Wednesday, June 25, 2008

10 things about the kids

I'm in need of some good news, so I decided to be proactive and create my own. Here are just a few little things about my kids that make me happy.

1) They love to play the 'quiet game' and play it with vigor. They will seriously be quiet in the car for 10+ minutes while we play the game. I love it!

2) They think that driving around town is the ultimate game of 'red light, green light'. :) It sure makes stoplights fun.

3) They like to make suprises for Dave and I. For instance, they made us smiley faces out of food (grapes, cheeze-its, pringles, etc).

4) I made thermometer charts for them to earn $30 each towards the Hannah Montana concert (Stadium of Fire) that we are going to up in Utah. They have dilligently been cleaning baseboards, doing homework (it is summer), babysitting Teya so I can get things done, picking up things in the backyard, etc. It has been a great incentive.

5) They will do almost anything for a popsicle or for a swim.

6) Family Home Evening is their favorite night of the week. They love to choose out a lesson, play games, and, of course, have a treat!

7) They actually are ASLEEP most nights by 7:45 or 8:00 p.m. Seriously.

8) Eden can now get everyone breakfast by herself -- get the cereal, bowls, pour the milk. It is great!

9) They can turn ordinary couch cushions and blankets into amazing forts, hideouts, and even silly dance stages. (see video).

10) They still want me to help them choose out their clothes, do their hair, etc. I know that will change!

Wednesday, June 18, 2008


I recently read my sister's blog about how productive she was in one day. I don't think I've ever been that productive -- ever. So, I got to thinking about why I'm not that productive. Here are a few reasons:

1) I will spend 5 minutes re-arranging dishes in the dishwasher to fit in that last cup instead of taking 15 seconds to just hand-wash that cup. (So, I'm down 4 minutes 45 seconds)

2) When given the option of doing ANYTHING productive or taking a nap, I opt for the latter. (Down another 1 1/2 hours) I justify this because I have never been able to sleep well at night, so I'm always tired by the time my 2 year old goes down for the afternoon.

3) I love to read and I get really into my books. I put off laundry, dishes, etc. by saying, "I'll get to all that as soon as I've finished this book". When I finish a book, I will get caught up on the necessities just enough to start a new book... (endless hours)

§

▸ **REQUIRED ACTION 1**
Summarize the blog post in two sentences.
▸ **REQUIRED ACTION 2**
Please echo the blog post from "5) They will" up to and including "stages. (see video).".

▸ **DATASET CONTENT**
§

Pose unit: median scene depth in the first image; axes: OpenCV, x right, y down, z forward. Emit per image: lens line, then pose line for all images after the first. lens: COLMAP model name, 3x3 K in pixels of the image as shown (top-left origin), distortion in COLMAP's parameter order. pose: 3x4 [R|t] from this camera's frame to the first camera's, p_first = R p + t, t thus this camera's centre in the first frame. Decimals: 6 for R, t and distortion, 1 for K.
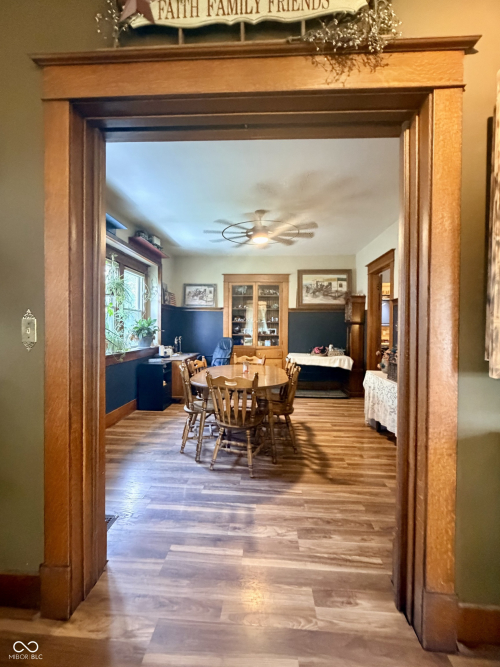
lens RADIAL K [[267.5, 0, 252.6], [0, 267.5, 333.4], [0, 0, 1]] dist [0.000926, 0.000025]
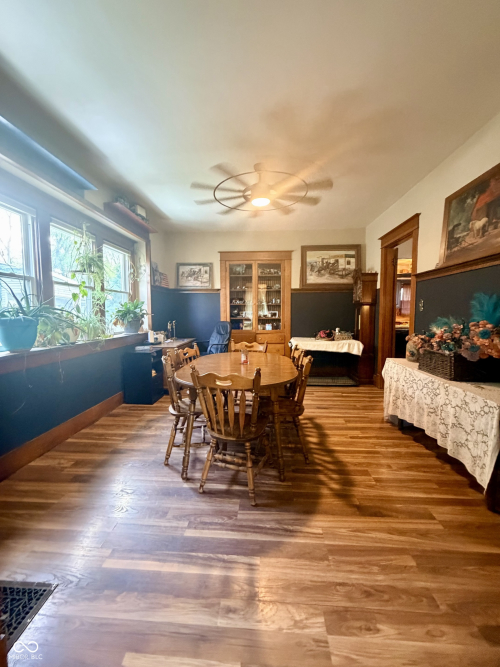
lens RADIAL K [[267.5, 0, 252.2], [0, 267.5, 335.3], [0, 0, 1]] dist [0.000926, 0.000025]
pose [[0.999935, -0.011247, -0.001667, 0.000410], [0.011334, 0.997635, 0.067788, 0.004256], [0.000901, -0.067803, 0.997698, 0.155855]]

§

▸ **WORKED SOLUTION 1**
In a June 25, 2008 entry, the writer lists ten things about the kids that bring happiness, such as their enthusiasm for the "quiet game," their love of Family Home Evening, and their being asleep most nights by 7:45 or 8:00 p.m. In a June 18 entry, prompted by a sister's blog about a productive day, the writer gives reasons for not being that productive, including rearranging the dishwasher instead of hand-washing a cup, choosing naps over productive work, and putting off chores to read books.

▸ **WORKED SOLUTION 2**
5) They will do almost anything for a popsicle or for a swim.

6) Family Home Evening is their favorite night of the week. They love to choose out a lesson, play games, and, of course, have a treat!

7) They actually are ASLEEP most nights by 7:45 or 8:00 p.m. Seriously.

8) Eden can now get everyone breakfast by herself -- get the cereal, bowls, pour the milk. It is great!

9) They can turn ordinary couch cushions and blankets into amazing forts, hideouts, and even silly dance stages. (see video).